The ability to produce extracellular hydrolytic enzymes (amylase, lipase and protease) were checked qualitatively by growth of isolates on corresponding solid media. Thermostability of selected hydrolases was monitored by incubation of cultures at 50, 55 and 60 °C growth temperatures for 24–48 h. The amylase production was screened on medium containing (w/v) soluble starch (2%), peptone (1%), KH2PO4 (0.5%), agar (1.5%), pH 7.0–7.2 (Panosyan 2017). The clear halo zone around the colony formed after staining with Lugol’s solution (0.5% I2 and 1.0% KI (w/v) in distilled water) confirmed the existence of amylase activity (Jadoon et al. 2014). Extracellular protease production was determined by streaking thermoactinomycetes on medium containing 0.5% of skim milk powder, 0.5% of glucose, 2% of agar, pH 7.0–7.2. The appearance of a clear zone around bacterial streak resulting from decomposition of milk casein was indicative for protease activity (Aksoy et al. 2012). The production of lipolytic enzymes was evaluated by streaking strains on nutrient agar medium supplemented with 1% (v/v) of Tween 20 or Tween 80 and CaCl2·2H2O (0.01% w/v). The presence of lipase activity was indicated by visible precipitates of fatty acid calcium salts (Panosyan 2017).

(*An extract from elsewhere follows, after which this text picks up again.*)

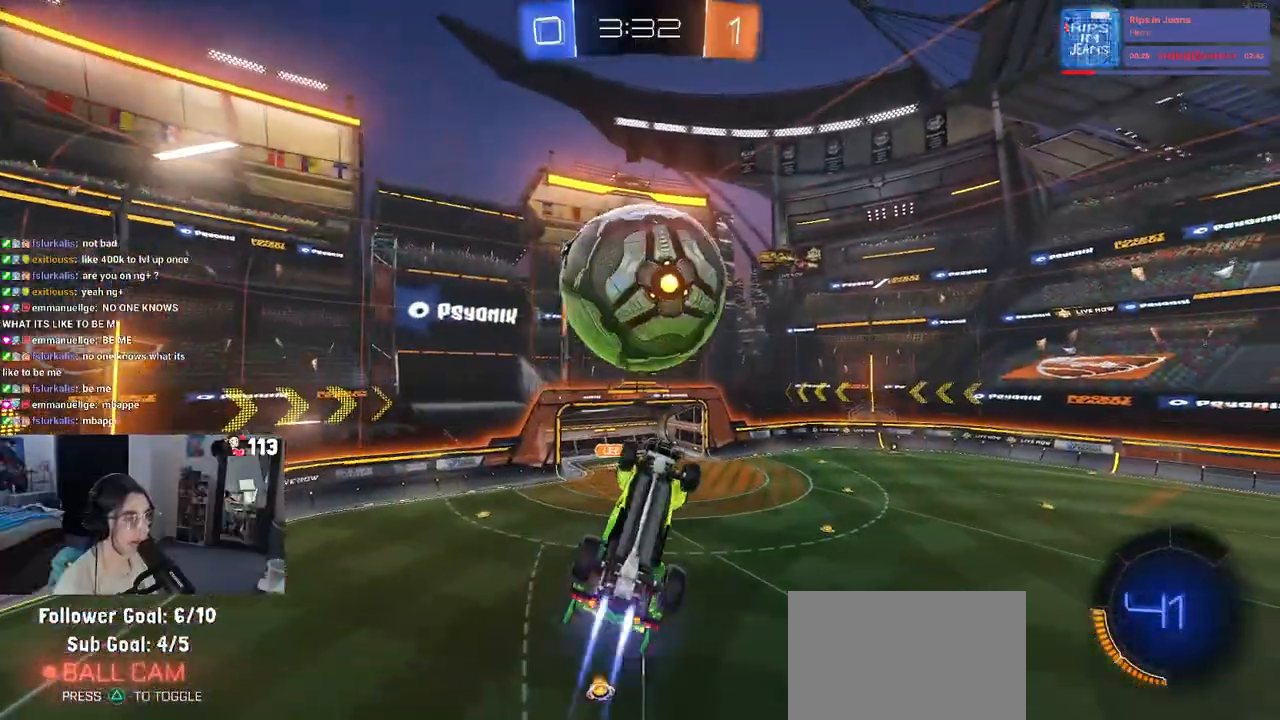
{"buttons": ["L1"], "left_stick": "center", "right_stick": "center", "events": [[17, "R1", "down"], [67, "left_stick", "up-left"], [183, "R1", "up"], [250, "left_stick", "down-left"], [433, "left_stick", "center"]]}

Extraction of DNA and PCR amplification

Genomic DNA extracted by GenElute™ Bacterial Genomic DNA Kit (Sigma) from bacterial strains was used as template for PCR amplification. Universal primer pairs 27f (5′-GAGTTTGATCCTGGCTCA-3′) and 1525r (5′-GAAAGGAGGAGATCCAGCC-3′) (Escherichia coli numbering) were used to amplify 16S rRNA genes. Composition of mixtures used for PCR amplification was following: 10 ng DNA, 5 µl 10× PCR buffer, 5 µl 10 mM dNTP (dATP, dGTP, dCTP and dTTP), 1 µl each primer (25 pmol/µl), 1.5 mM MgCl2, 0.2 µl Taq DNA polymerase, and sterile water up to the final volume of 50 µl. DNA Engine thermal cycler (BIO RAD) was applied for amplification of target gene. Following regime of PCR amplification was used: initial denaturation of templates for 3 min at 96 °C, then 30 cycles of steps including denaturation for 30 s at 96 °C, annealing for 30 s at 55 °C, and extension for 2.5 min at 72 °C (final extension for 10 min at 72 °C). PCR amplicons were visualized by gel electrophoresis under UV light. GenElute™ PCR Cleanup Kit (Sigma) was applied to purify PCR products.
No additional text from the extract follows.